## EXERCISE BRIEF
The reply must contain exactly the lines below from the one with "ring pip: (93, 128)" down to the one with "pinky dip: (196, 301)", both included, and nothing more; please omit the pictures.

## Human pose keypoint data

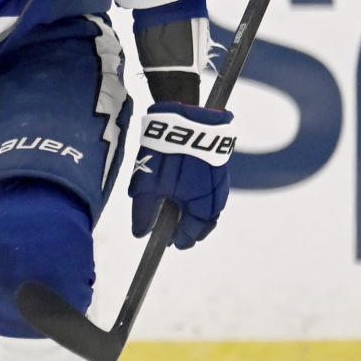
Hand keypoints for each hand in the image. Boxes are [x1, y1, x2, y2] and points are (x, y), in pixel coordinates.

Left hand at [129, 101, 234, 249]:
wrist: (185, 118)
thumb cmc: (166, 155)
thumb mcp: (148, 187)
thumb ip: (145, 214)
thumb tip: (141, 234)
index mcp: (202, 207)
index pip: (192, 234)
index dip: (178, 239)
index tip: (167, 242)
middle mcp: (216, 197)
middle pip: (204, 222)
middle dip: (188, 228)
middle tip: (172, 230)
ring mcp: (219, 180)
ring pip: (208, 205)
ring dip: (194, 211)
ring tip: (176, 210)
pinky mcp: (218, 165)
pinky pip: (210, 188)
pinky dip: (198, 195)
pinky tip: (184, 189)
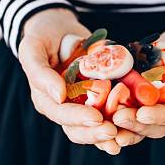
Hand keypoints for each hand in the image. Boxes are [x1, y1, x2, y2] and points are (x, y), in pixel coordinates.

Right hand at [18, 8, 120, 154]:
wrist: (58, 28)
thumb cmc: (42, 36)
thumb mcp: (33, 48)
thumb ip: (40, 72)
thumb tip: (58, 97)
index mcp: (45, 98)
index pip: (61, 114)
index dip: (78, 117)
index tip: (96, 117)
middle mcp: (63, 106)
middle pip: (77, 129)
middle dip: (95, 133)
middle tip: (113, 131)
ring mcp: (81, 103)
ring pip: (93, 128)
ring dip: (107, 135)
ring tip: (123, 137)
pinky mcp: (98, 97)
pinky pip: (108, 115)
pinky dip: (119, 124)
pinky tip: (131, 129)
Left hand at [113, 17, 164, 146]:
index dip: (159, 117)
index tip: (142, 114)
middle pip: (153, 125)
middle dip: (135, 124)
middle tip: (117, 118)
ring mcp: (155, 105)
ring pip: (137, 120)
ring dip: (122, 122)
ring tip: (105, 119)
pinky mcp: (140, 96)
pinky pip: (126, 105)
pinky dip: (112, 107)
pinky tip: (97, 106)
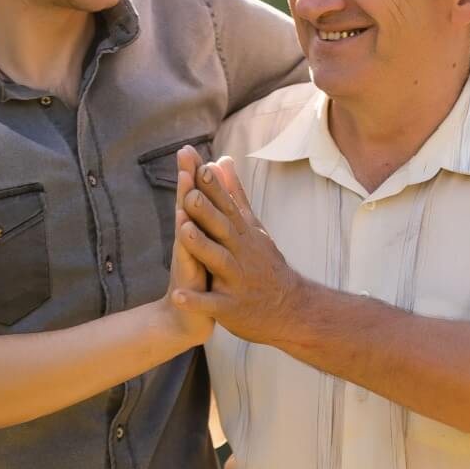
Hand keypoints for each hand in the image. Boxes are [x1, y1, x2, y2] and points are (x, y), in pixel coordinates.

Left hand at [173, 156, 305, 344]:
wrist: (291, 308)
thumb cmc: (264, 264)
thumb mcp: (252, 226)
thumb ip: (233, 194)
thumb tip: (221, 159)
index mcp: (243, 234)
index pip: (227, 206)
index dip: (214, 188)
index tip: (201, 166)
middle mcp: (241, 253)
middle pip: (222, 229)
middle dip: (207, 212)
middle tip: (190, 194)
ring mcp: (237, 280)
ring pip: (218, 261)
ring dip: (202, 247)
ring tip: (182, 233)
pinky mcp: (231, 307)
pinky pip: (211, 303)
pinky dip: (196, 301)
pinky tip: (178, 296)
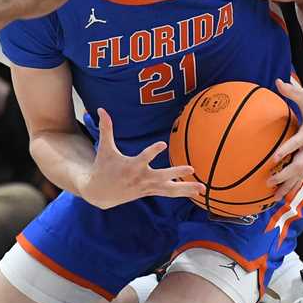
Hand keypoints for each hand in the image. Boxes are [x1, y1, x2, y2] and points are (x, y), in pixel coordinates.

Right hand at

---

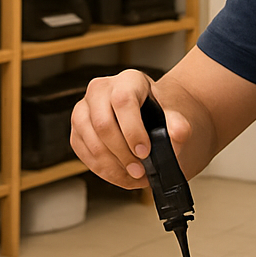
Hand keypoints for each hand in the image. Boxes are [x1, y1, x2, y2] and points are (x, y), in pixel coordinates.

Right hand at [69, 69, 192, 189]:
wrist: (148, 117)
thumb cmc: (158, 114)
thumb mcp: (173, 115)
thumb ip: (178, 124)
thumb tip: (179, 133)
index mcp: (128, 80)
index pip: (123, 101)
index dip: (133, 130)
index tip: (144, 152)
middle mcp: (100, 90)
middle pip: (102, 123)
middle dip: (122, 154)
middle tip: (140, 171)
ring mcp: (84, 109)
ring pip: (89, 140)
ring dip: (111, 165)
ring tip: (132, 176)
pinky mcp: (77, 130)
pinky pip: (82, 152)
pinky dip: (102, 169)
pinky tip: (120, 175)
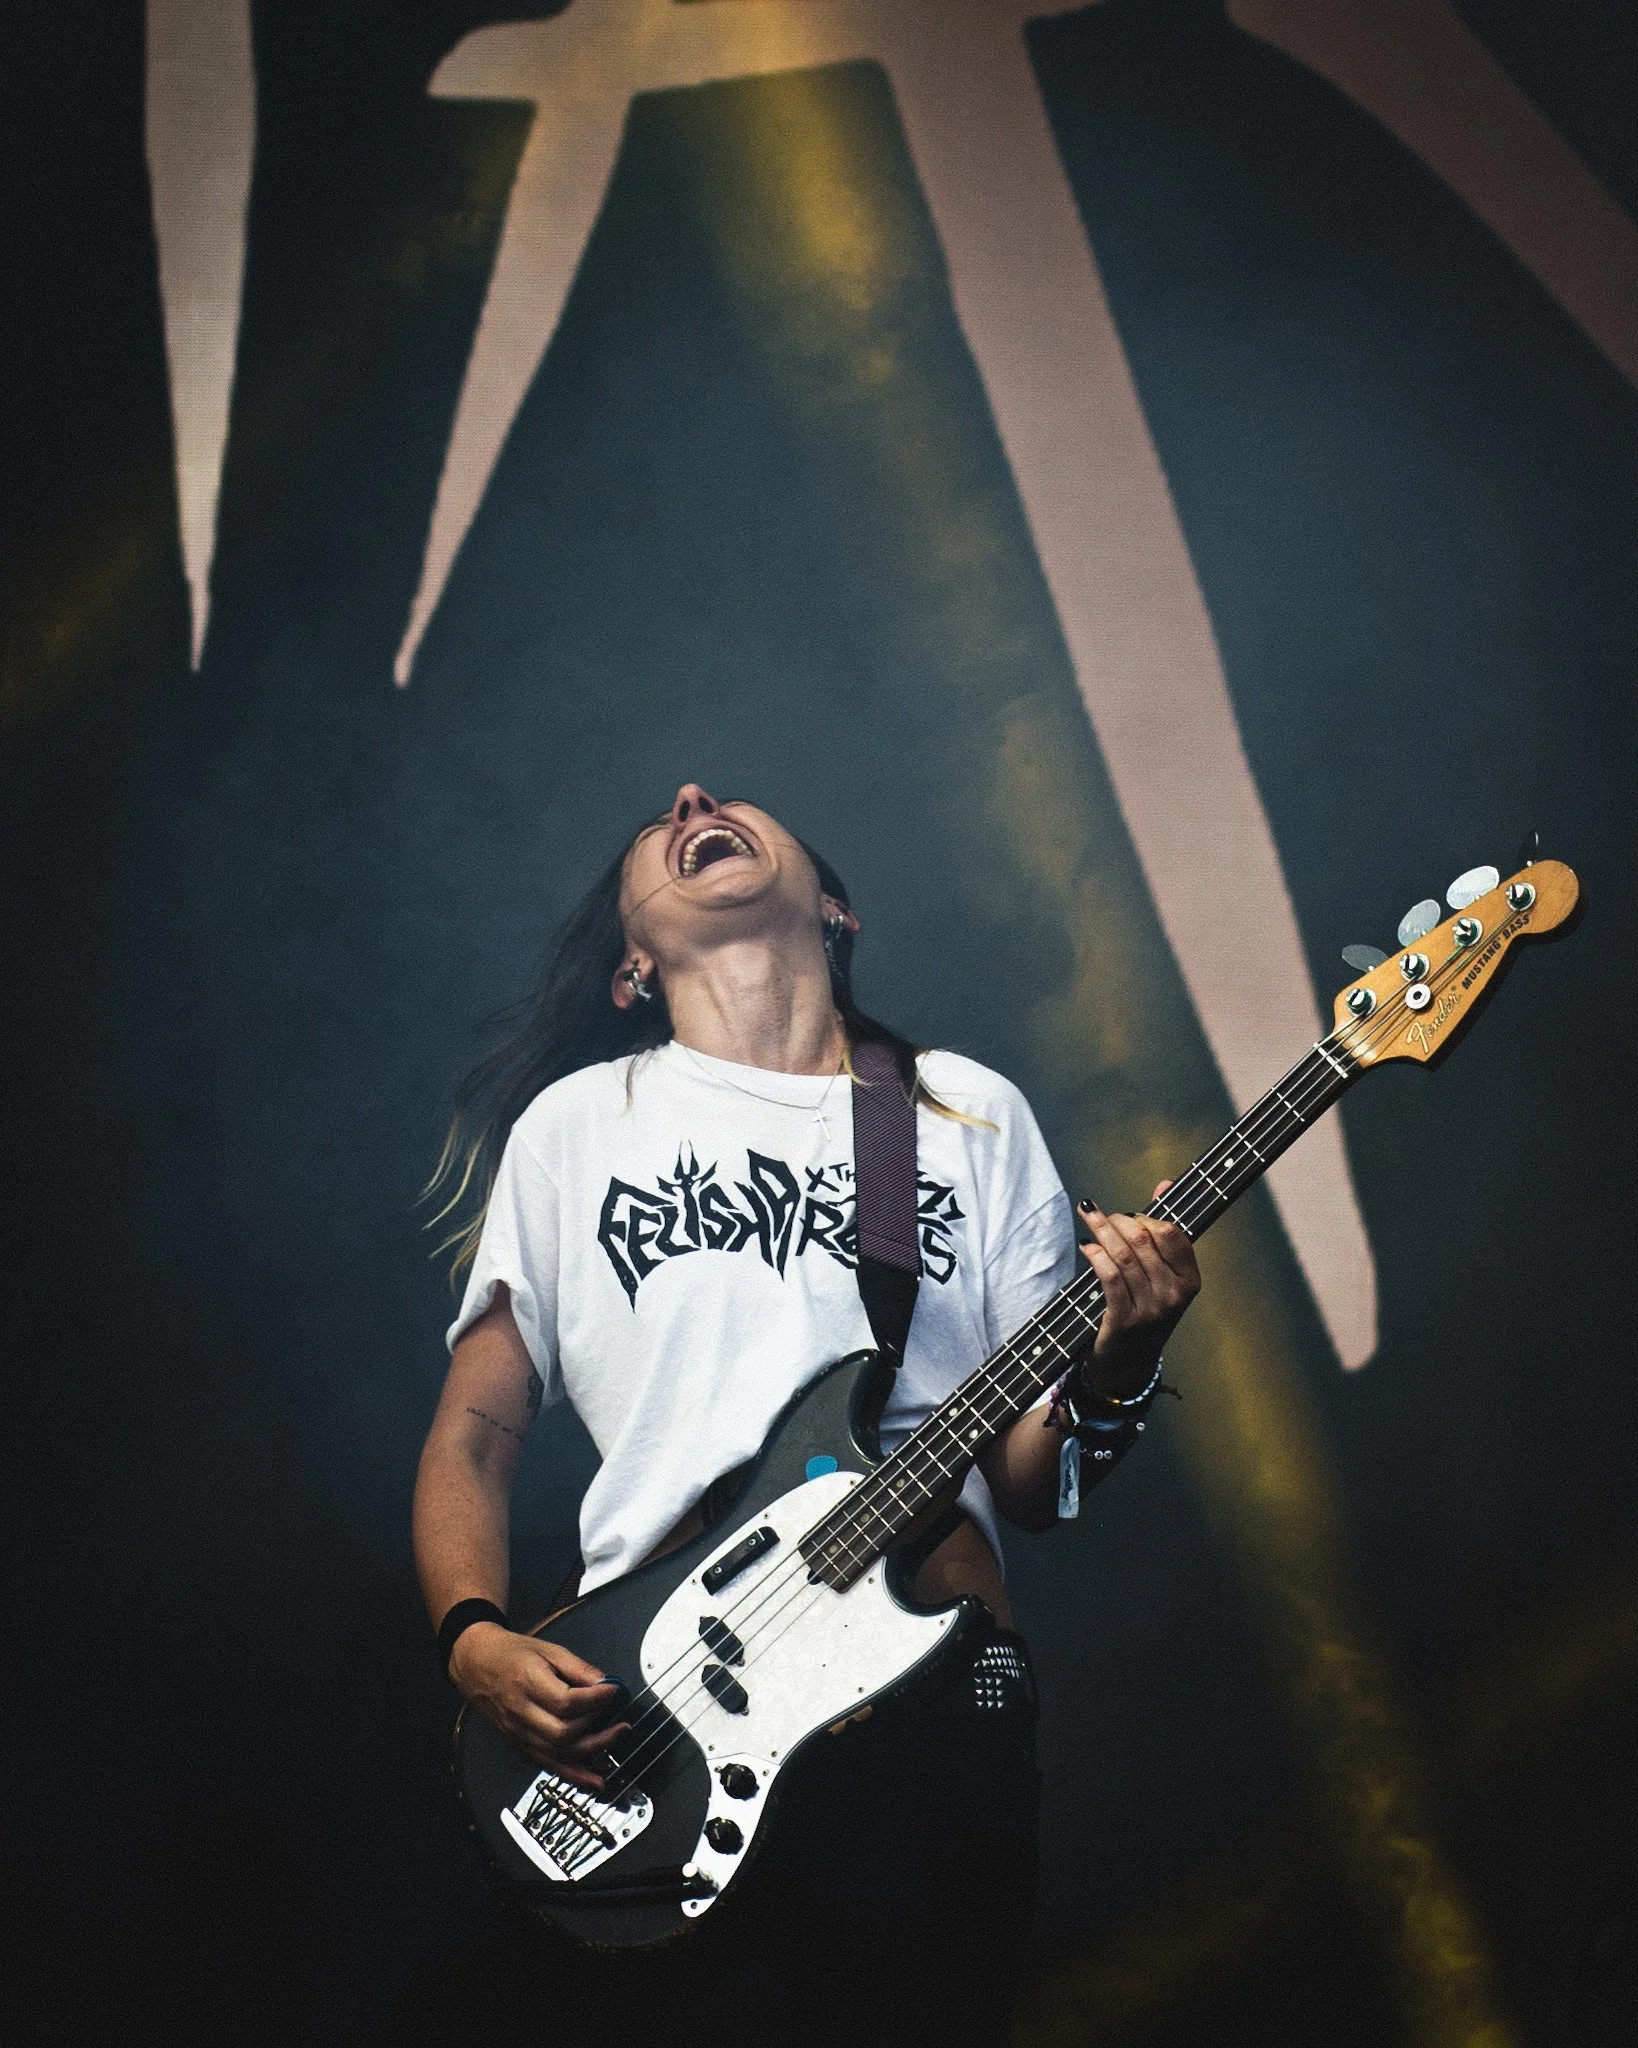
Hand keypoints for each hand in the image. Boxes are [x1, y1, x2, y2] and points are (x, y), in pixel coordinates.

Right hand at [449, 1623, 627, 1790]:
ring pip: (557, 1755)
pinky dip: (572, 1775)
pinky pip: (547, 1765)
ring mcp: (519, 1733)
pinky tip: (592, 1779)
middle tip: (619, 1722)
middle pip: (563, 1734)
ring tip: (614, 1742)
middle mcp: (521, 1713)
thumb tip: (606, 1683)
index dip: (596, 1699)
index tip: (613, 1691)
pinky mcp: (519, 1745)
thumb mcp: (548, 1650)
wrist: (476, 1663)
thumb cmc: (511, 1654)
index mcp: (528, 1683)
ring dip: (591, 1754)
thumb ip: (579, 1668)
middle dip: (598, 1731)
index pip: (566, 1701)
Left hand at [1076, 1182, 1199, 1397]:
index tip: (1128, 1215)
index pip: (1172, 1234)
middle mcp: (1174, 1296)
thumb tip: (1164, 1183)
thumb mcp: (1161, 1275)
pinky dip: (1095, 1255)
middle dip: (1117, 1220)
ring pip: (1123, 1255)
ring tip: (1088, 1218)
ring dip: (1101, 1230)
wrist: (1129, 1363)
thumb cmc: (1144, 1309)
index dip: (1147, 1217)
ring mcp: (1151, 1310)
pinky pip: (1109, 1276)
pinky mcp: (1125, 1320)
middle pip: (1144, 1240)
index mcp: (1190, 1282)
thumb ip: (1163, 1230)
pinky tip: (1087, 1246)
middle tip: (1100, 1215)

## EXPECTED ANSWER
ring pip: (93, 128)
ring dip: (107, 135)
ring tip: (123, 137)
pinky mcp: (98, 97)
pinky pip: (108, 115)
pinky dip: (119, 124)
pinky tip: (131, 129)
Left hand at [113, 17, 164, 146]:
index dip: (159, 117)
index tip: (142, 114)
middle pip: (153, 125)
middle dip: (135, 124)
middle tip: (117, 118)
ring mcp: (155, 105)
ring pip: (137, 120)
ring dip: (122, 122)
ring tip: (105, 119)
pinky mcp: (140, 96)
pinky pip: (126, 105)
pinky dip: (112, 107)
pinky tip: (97, 106)
Hand keypoints for each hand in the image. Boxes are [x1, y1, x2, y2] and points are (x, y), in pixel coordinates.

Left hand at [173, 156, 305, 344]:
wrist: (291, 308)
thumb cmc: (264, 264)
thumb mcp: (252, 226)
thumb ip: (233, 194)
thumb tip: (221, 159)
index mcp: (243, 234)
index pip: (227, 206)
index dip: (214, 188)
index tip: (201, 166)
middle mcp: (241, 253)
middle pip: (222, 229)
middle dip: (207, 212)
middle tip: (190, 194)
ring mcp: (237, 280)
ring pip: (218, 261)
ring dip: (202, 247)
ring tip: (182, 233)
pinky mcp: (231, 307)
pinky pip: (211, 303)
pinky dip: (196, 301)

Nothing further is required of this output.